◆ PROBLEM DESCRIPTION ◆
Update the material below from the line that contains "FREE WEEKLY E-NEWSLETTERS" through the end by replacing "logistics" with "freight" and leaving everything else unchanged, and omit the pictures.

(Saved data entries)
--------
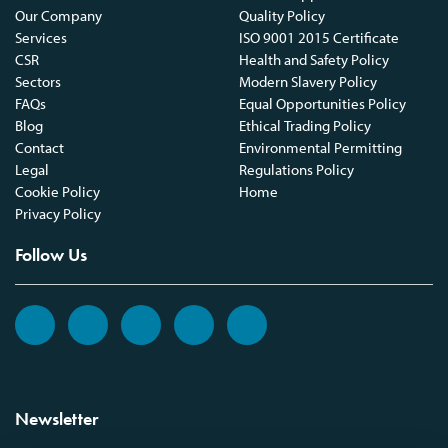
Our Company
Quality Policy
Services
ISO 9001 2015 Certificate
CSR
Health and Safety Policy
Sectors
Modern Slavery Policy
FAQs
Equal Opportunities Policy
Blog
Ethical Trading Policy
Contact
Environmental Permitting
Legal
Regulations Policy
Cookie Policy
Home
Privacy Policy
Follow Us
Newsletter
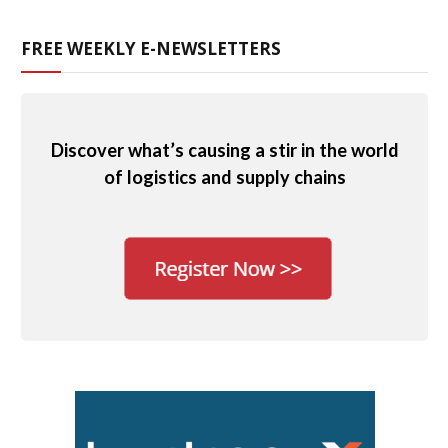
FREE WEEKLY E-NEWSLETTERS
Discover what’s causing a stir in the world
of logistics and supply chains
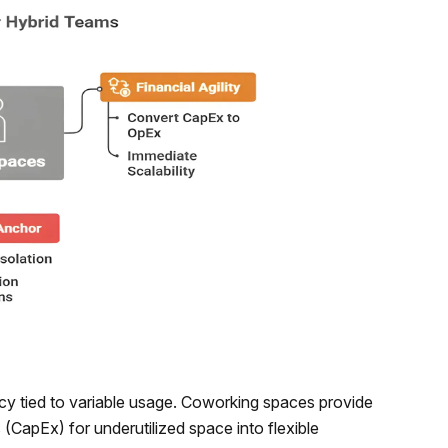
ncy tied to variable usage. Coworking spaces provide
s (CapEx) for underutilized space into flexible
--------
◆ SOLUTION ◆
FREE WEEKLY E-NEWSLETTERS
Discover what’s causing a stir in the world
of freight and supply chains
ncy tied to variable usage. Coworking spaces provide
s (CapEx) for underutilized space into flexible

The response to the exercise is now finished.